DIRECTIONS FOR THIS TASK: Check each line of the listing for the string "server". Copy those where it appears.

GIVEN INFORMATION:
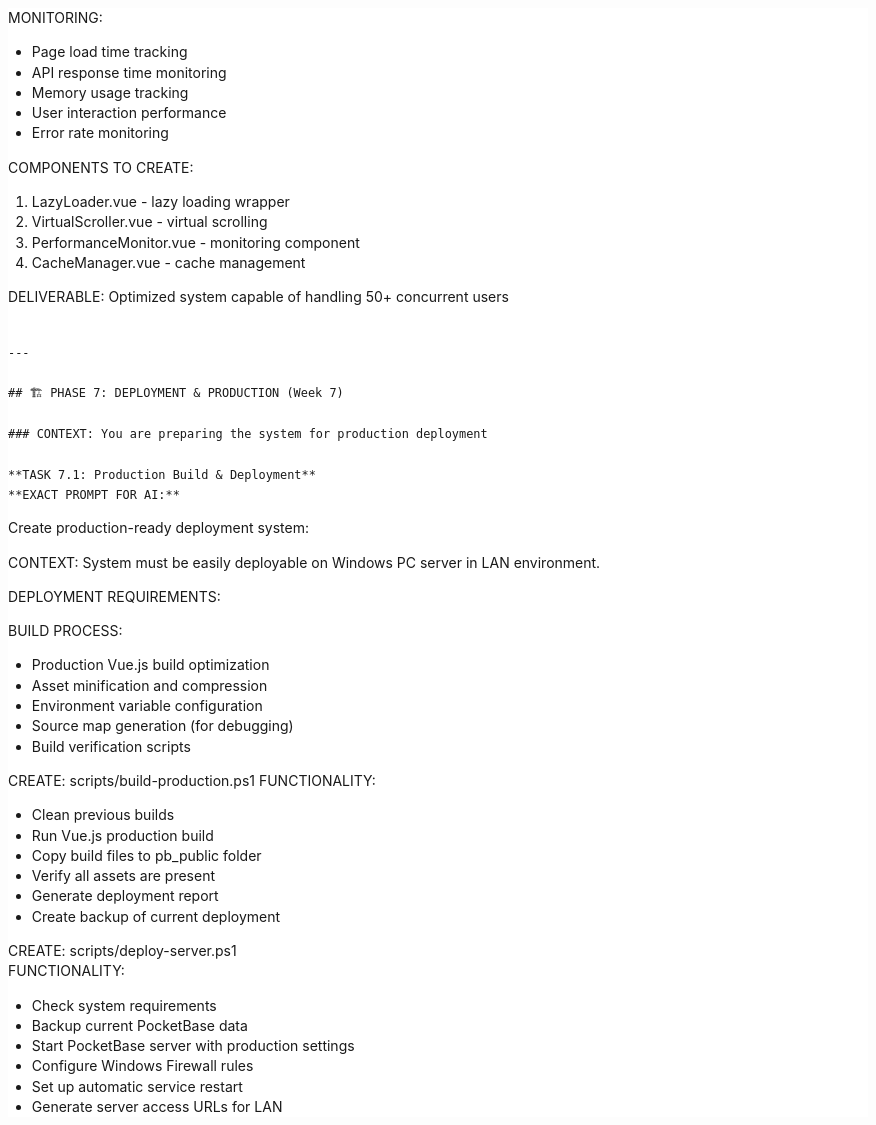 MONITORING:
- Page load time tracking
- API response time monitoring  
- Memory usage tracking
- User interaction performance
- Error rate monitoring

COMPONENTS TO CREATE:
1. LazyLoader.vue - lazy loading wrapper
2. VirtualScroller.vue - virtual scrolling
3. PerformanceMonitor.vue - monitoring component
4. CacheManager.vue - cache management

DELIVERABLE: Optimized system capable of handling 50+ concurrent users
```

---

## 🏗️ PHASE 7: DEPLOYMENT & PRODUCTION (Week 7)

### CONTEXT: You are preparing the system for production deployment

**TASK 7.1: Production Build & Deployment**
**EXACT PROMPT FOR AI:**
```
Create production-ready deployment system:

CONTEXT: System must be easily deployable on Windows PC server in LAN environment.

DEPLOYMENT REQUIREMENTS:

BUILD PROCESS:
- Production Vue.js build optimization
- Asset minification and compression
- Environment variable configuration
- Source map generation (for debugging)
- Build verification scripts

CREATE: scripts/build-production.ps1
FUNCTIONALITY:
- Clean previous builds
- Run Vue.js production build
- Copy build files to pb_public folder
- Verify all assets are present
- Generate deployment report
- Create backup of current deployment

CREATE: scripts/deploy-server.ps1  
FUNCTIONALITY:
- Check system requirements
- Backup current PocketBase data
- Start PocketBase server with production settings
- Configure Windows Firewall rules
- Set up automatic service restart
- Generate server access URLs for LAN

--

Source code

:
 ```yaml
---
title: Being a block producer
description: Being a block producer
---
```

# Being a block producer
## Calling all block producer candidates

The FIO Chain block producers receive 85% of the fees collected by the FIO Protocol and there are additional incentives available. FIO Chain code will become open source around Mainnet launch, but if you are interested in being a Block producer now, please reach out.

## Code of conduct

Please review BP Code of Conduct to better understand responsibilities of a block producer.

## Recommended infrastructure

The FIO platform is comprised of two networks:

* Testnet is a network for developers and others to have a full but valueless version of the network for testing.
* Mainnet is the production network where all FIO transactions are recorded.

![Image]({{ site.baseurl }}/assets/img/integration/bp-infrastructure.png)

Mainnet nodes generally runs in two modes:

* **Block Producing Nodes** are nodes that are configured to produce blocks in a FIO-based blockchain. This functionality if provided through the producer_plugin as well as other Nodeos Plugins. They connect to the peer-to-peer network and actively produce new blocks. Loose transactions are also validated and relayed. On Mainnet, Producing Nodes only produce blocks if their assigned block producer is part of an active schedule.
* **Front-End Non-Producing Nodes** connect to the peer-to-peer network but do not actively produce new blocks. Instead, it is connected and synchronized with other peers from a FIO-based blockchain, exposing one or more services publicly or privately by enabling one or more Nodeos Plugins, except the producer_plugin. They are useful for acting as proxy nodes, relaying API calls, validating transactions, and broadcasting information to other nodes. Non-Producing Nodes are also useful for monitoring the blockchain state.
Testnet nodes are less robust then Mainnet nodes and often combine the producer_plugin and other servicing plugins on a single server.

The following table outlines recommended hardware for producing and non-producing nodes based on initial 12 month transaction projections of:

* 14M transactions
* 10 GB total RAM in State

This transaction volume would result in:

SOLUTION TO THIS PROBLEM:
CONTEXT: System must be easily deployable on Windows PC server in LAN environment.
CREATE: scripts/deploy-server.ps1  
- Start PocketBase server with production settings
- Generate server access URLs for LAN
Testnet nodes are less robust then Mainnet nodes and often combine the producer_plugin and other servicing plugins on a single server.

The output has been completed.